De lo bello y de lo sublime

junio 1, 2011 § Deja un comentario

El sentimiento más delicado, que ahora queremos considerar, es, particularmente, de dos especies: el sentimiento de lo sublime y el de lo bello. La afección es agradable para ambos, pero de manera muy diferente. La vista de una montaña, cuyas cimas nevadas se yerguen por encima de las nubes, la descripción de una tormenta enfurecida, o la descripción del imperio infernal que hace Milton suscitan complacencia, pero con horror.
Por el contrario, el aspecto de un prado lleno de flores, valles con arroyos serpenteantes, cubiertos por rebaños pastando, la descripción del Elínus o el relato de Homero sobre el cinturón de Venus, originan también una sensación apacible, pero que es alegre y risueña.
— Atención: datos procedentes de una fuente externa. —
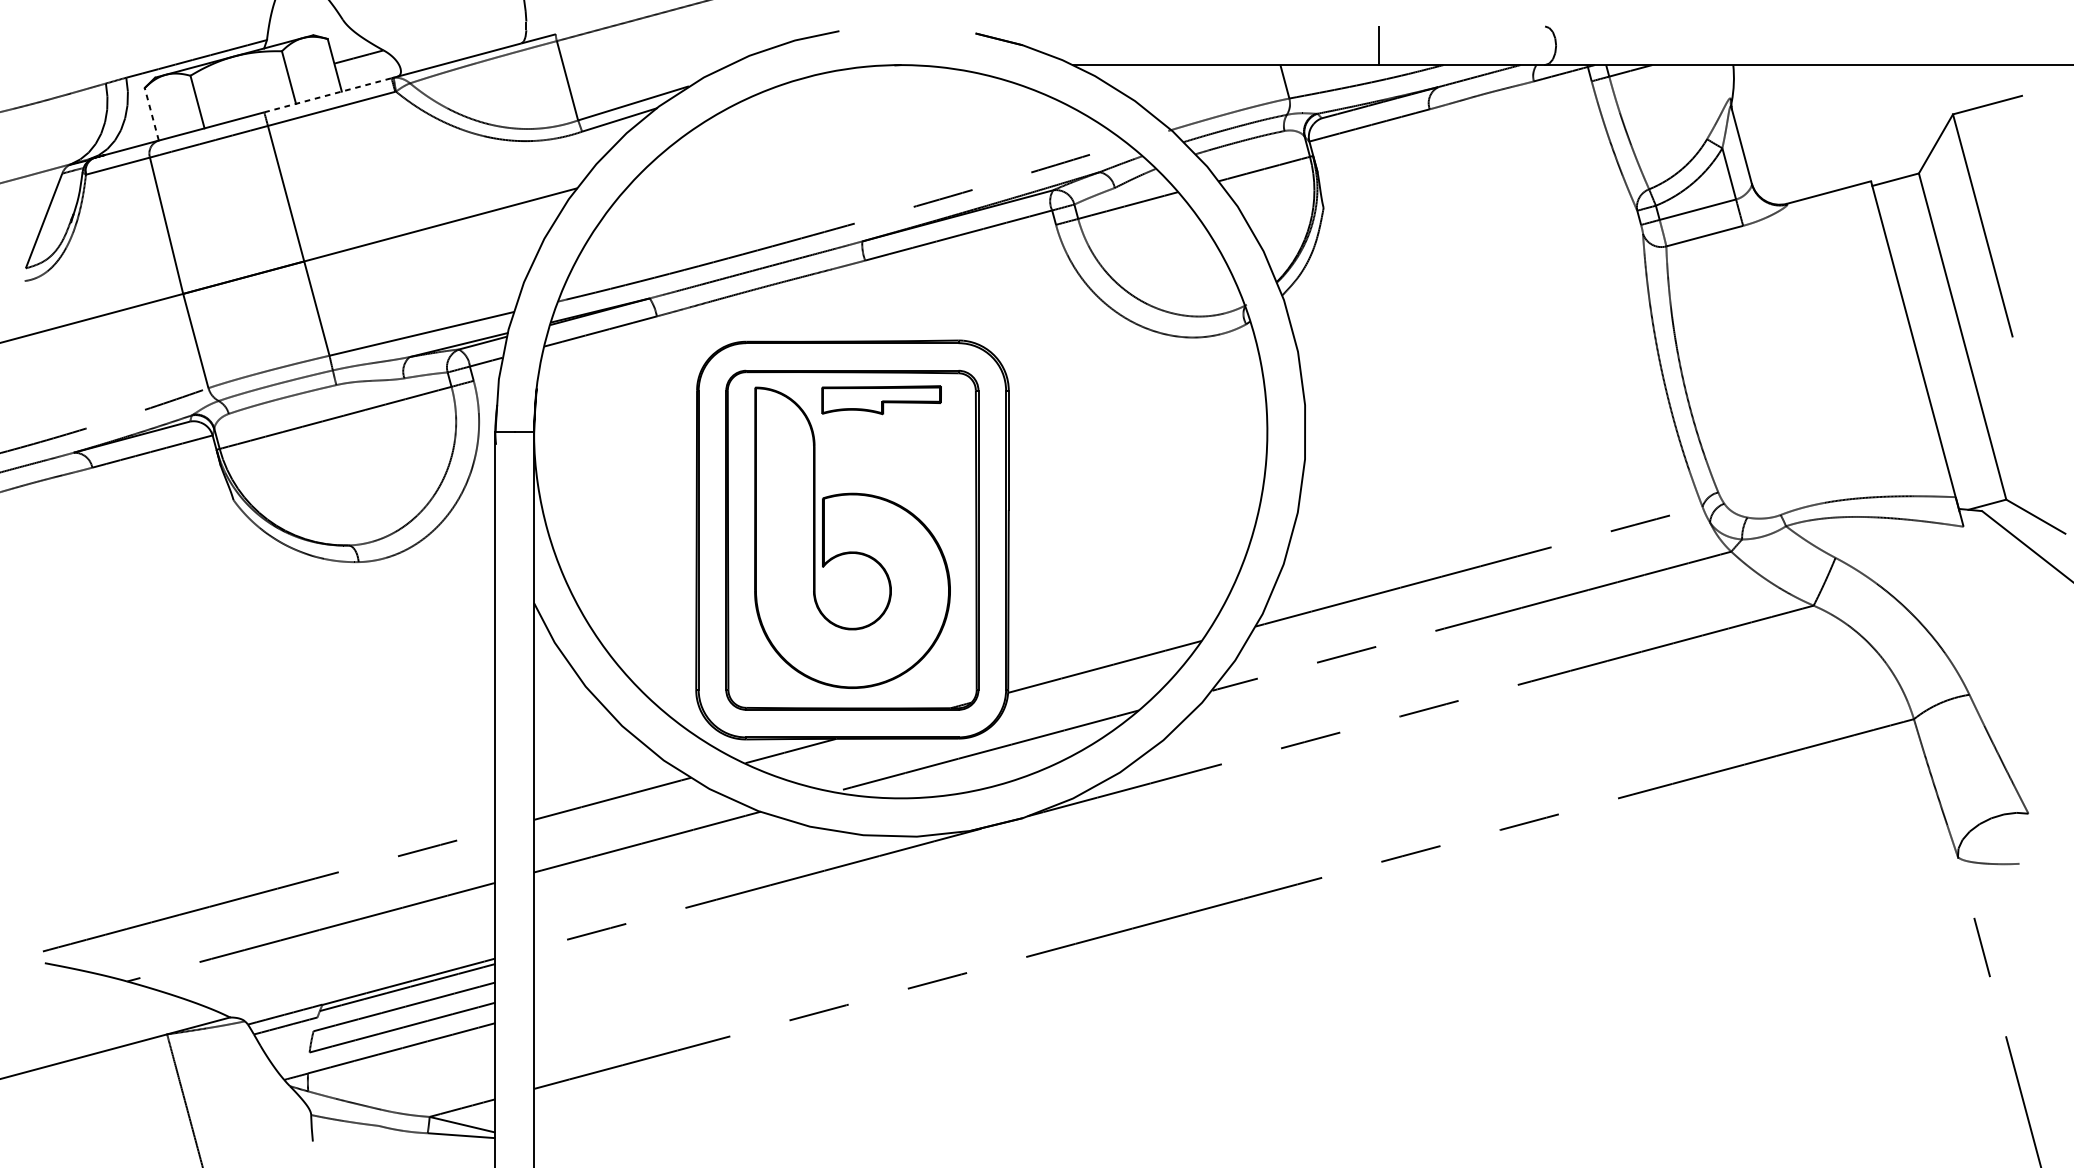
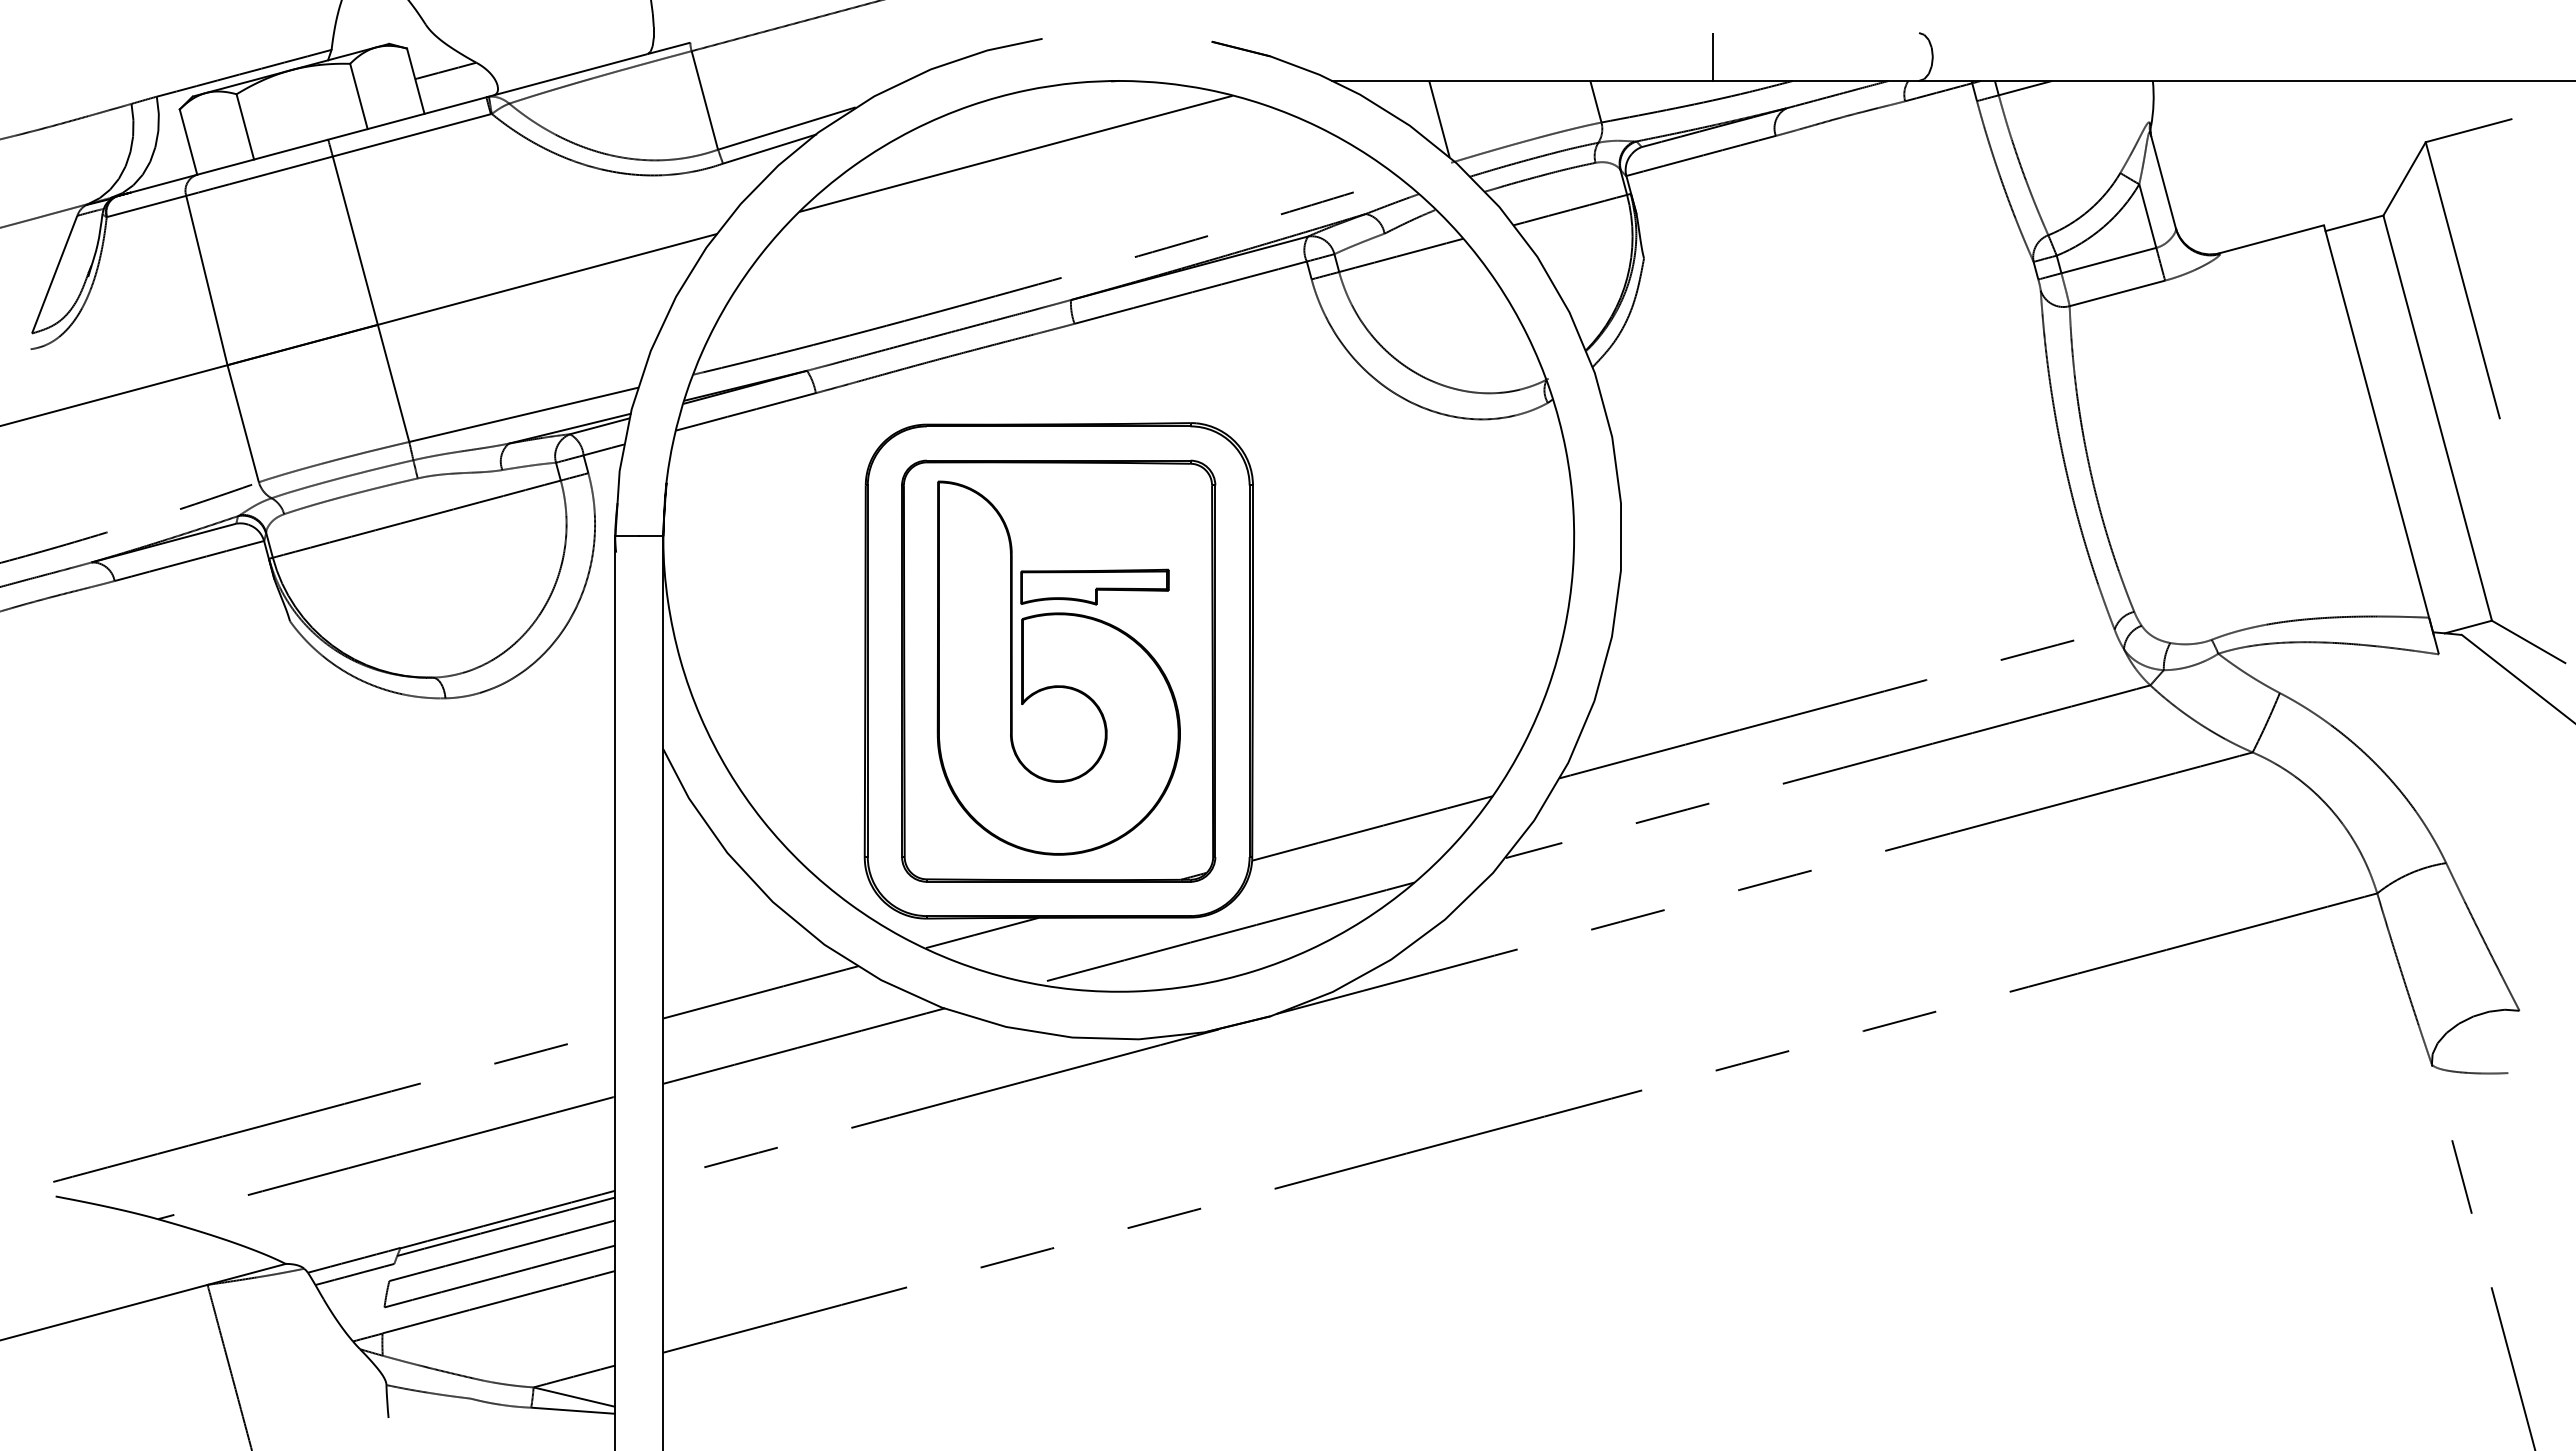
line: (328, 95) -> (407, 118), dashed -> solid
line: (1158, 95) -> (1439, 118), added
line: (151, 114) -> (188, 142), dashed -> solid
line: (817, 123) -> (1015, 153), added
part: (881, 399) -> (1094, 586), moved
Para que la primera impresión tenga lugar en nosotros, con intensidad apropiada, hemos de tener un sentimiento de lo sublime y, para disfrutar convenientemente la última, un sentimiento para lo bello.
Las altas encinas y la sombra solitaria en el bosque sagrado son sublimes; las plantaciones de flores, setos bajos y árboles recortados, haciendo figuras, son bellos. La noche es sublime, el día es bello.

Observaciones acerca del sentimiento de lo bello y de lo sublime, E. Kant.